A new chapter for Chan

In the exhibition and publications, the 40-year-old Chan both introduces a comprehensive survey and documentation of his work over the last 14 years and ends this chapter of his practice with new work. To end this chapter of his practice, Chan removed from his website the series of True Type Fonts he created and made available for download over the last 14 years. They shall be downloadable no more. Throughout the exhibition hang cords that sometimes look like wire drawings, and sometimes connecting wires, and sometimes wires that lead to dead ends. At the end of the exhibitions are projectors that do not project. Chan writes:

A work works by not working at all. By not obeying the law of any system or authority external to the process of its own making, a work emphatically expresses its own right to exist for itself and in itself, and questions–by merely existing–the rule of law that works to bind all to a semblance of the common good. Art is a lawless proposition.

Chan has cleared the clutter of his 14-year practice so he can reevaluate and move on:

Perhaps the task of art today is to remake this burden (the terror of action and inaction in art-making) by suspending the seemingly inexorable order of things…and allowing a kind of clearing to take place so that we can see and feel what is in fact worthless–and what is in truth worth renewing.

(Chan said at the opening of his exhibition that right now, only light, time, and relationships interest him.)

Light, a concept of symbolic and meaningful importance in mythos, has long been an interest of Chan’s, particularly commented upon in discussions of his The 7 Lights series, much of which is in the exhibition. Chan elucidates in his writing, “On Light at Midnight and Noon,” the blindingness of contemporary moving images and the blindingness of depictions of divine illumination that dissolves details in his haze (bringing us back to the ancients). Under “Tomorrow,” in that essay, he writes of the virtues of dark where only slivers of reflected light emerge (like in his projectors, which do not project but show a blur of light if you look straight into them), “a kind of light that transmits–in its lack–the very shape of things.” (Transmission and relationships that define things lead straight back to Hesiod and Chan’s Argument series of wires that transmit, communicate, and do not).

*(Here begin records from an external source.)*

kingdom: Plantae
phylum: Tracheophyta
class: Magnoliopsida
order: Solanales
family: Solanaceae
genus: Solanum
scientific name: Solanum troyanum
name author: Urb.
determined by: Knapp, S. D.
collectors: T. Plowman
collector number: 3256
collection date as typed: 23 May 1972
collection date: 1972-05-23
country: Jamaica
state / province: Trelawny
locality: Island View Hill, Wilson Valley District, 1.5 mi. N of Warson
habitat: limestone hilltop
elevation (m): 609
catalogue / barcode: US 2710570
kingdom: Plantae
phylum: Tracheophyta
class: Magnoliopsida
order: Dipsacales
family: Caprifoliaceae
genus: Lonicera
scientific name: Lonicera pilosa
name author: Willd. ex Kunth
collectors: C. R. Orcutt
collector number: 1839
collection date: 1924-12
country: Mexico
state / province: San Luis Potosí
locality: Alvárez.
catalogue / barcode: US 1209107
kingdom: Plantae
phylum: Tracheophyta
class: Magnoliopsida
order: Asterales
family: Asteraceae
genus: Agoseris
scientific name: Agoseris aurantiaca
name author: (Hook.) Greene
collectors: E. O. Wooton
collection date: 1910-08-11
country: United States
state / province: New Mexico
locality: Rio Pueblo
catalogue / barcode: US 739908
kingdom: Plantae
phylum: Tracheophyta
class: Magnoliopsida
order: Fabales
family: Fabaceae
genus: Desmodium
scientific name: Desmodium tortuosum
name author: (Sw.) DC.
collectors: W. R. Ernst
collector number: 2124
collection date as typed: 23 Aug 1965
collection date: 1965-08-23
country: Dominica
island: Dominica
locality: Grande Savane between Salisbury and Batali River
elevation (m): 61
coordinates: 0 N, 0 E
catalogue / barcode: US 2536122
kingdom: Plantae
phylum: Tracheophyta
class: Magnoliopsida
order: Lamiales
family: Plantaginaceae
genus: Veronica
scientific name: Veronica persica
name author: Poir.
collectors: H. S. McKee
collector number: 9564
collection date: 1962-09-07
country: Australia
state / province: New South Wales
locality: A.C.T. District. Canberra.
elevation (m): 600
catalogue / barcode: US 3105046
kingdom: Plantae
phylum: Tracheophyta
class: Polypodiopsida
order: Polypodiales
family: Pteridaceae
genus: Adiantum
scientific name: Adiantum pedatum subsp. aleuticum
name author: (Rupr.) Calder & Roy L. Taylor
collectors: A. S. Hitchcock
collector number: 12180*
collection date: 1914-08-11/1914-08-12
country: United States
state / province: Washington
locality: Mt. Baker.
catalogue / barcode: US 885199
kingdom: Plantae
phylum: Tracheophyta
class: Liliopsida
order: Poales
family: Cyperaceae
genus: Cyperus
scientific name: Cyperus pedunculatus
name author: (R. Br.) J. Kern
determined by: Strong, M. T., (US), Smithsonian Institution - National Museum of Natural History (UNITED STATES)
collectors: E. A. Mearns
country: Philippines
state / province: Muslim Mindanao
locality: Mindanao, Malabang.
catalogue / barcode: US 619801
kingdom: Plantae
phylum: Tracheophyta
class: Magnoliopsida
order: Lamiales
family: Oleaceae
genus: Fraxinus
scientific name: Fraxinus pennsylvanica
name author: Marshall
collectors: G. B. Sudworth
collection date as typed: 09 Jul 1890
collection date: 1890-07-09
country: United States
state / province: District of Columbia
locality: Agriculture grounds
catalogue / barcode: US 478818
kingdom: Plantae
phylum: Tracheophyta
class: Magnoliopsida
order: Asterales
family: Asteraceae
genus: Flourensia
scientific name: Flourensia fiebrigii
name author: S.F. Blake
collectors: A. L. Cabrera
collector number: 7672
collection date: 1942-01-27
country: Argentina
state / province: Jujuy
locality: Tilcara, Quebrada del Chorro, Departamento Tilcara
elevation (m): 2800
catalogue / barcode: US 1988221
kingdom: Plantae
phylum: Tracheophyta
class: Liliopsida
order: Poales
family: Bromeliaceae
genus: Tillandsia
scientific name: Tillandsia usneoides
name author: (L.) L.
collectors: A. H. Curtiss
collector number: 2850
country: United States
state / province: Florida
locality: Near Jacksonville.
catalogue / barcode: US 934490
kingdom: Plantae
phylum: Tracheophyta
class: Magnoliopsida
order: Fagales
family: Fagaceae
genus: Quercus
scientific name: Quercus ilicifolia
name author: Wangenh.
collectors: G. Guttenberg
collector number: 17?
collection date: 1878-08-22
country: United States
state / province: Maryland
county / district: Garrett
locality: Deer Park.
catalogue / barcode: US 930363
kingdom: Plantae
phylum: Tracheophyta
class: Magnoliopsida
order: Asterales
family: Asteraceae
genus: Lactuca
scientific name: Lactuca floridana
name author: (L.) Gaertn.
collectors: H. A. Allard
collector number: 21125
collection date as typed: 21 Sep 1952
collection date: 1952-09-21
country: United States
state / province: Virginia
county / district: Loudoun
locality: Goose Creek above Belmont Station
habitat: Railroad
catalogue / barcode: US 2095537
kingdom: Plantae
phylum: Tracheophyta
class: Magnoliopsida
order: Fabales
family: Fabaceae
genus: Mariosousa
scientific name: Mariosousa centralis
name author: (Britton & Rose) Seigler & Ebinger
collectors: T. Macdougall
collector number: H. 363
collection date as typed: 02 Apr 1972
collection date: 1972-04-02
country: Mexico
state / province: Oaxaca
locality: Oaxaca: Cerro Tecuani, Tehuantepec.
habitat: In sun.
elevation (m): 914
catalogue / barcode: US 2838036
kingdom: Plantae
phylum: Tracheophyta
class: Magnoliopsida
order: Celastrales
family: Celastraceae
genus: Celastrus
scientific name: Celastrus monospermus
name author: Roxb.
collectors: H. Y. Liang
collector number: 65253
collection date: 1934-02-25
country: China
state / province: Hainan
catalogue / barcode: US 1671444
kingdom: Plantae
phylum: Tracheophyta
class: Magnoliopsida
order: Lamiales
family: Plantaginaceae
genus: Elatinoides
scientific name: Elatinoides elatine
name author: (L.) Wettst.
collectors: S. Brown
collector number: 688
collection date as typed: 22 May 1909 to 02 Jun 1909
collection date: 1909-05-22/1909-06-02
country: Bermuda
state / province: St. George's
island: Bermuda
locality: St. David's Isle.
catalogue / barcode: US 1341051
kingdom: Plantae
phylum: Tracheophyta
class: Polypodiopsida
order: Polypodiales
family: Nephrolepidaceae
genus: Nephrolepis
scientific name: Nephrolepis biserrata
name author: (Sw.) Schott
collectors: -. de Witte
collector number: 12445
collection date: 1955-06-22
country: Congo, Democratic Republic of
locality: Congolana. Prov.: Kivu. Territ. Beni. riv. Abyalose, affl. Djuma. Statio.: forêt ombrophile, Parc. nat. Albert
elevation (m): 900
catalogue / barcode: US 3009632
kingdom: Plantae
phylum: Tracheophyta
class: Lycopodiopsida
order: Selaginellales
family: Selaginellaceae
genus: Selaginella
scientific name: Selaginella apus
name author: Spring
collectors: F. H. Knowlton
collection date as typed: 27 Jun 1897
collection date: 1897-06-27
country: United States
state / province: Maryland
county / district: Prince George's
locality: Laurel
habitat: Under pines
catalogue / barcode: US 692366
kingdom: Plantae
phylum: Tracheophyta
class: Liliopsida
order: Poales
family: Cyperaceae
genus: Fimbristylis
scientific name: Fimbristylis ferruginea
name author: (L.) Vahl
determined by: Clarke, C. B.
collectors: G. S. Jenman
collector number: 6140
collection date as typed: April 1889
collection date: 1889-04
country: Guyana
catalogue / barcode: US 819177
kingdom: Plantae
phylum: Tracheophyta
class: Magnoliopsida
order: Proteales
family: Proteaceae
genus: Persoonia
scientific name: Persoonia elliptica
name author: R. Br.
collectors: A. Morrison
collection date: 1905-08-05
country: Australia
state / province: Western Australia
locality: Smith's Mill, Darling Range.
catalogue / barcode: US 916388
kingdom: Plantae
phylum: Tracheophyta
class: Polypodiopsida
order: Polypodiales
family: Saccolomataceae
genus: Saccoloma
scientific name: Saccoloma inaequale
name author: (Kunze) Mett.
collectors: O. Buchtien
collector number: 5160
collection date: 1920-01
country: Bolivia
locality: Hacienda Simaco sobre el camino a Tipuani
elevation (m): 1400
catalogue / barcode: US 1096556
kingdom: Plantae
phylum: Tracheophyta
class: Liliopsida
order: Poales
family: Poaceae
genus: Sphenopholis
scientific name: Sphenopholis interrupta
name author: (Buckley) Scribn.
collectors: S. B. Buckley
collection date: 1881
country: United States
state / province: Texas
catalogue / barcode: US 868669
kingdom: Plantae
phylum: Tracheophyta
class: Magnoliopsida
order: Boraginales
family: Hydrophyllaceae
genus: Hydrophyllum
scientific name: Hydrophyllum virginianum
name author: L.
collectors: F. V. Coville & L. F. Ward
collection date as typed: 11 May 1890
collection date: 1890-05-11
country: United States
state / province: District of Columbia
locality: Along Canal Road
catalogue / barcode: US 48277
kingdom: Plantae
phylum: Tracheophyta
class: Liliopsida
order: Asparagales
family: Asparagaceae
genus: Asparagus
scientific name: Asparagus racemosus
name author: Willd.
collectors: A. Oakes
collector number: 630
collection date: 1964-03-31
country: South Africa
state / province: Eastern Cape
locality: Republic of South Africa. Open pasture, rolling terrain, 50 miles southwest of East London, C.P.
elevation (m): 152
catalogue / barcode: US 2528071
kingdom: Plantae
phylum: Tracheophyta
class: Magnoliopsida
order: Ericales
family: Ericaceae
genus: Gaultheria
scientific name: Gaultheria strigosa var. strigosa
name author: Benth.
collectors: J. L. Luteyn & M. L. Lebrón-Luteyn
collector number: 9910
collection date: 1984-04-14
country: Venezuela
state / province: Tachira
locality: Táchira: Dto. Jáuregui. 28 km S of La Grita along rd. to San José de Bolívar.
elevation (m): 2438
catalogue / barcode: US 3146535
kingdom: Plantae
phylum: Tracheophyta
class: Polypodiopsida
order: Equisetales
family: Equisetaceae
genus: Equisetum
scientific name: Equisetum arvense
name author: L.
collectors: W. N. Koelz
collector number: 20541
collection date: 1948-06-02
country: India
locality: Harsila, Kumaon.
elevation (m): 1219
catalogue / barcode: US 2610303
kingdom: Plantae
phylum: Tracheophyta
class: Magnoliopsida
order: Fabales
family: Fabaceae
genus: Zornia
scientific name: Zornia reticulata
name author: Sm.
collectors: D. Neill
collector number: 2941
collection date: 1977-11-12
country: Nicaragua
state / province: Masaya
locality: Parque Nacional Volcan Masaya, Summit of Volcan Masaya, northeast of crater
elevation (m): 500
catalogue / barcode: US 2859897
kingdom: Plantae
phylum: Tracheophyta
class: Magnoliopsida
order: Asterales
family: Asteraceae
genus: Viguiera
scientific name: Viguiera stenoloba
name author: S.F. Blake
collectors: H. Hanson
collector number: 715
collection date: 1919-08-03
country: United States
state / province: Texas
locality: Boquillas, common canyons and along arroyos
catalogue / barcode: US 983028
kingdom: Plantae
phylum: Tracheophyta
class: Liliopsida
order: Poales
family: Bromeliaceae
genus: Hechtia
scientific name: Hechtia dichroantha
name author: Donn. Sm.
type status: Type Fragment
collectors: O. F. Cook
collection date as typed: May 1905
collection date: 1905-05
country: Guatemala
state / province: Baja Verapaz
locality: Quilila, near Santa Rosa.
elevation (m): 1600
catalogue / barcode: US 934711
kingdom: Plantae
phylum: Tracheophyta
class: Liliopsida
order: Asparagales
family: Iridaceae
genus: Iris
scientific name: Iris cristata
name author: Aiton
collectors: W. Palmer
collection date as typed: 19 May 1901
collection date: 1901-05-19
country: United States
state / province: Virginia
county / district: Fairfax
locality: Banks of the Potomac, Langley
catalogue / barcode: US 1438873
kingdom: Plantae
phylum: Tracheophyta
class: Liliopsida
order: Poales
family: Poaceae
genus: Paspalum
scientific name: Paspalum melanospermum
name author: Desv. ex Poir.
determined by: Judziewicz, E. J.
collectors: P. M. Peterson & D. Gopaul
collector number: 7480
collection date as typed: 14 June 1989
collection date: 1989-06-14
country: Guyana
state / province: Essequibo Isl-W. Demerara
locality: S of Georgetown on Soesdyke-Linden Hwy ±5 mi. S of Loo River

Kairos, the moment in time the Greeks believe presents the opportunity to seize new possibilities, will present Chan with endless possibilities. His ability to endure, even flourish, in not knowing or understanding and integrating the reality of death will impel him to make use of every minute of precious time during the slow, sequential marking of time, which the Greeks called chronos, until kairos arrives.

When the time is right, will the light enable Chan to begin a new voyage of inner contradiction and tough honesty in this New, New world and enlighten us to begin our own? Will he write a New, New Odyssey? Being fully conscious of his own mortality, will he go further underground to make the best use of the precious time he has left, as his influencer Marcel Duchamp advised successful artists do? Or will he gear up his political activities to promote lawlessness and higher truths in a world that is more and more in need of such actions? Or none of the above?

Only time will tell what comes next. It is urgent that time must be used to its utmost, but kairos cannot be rushed.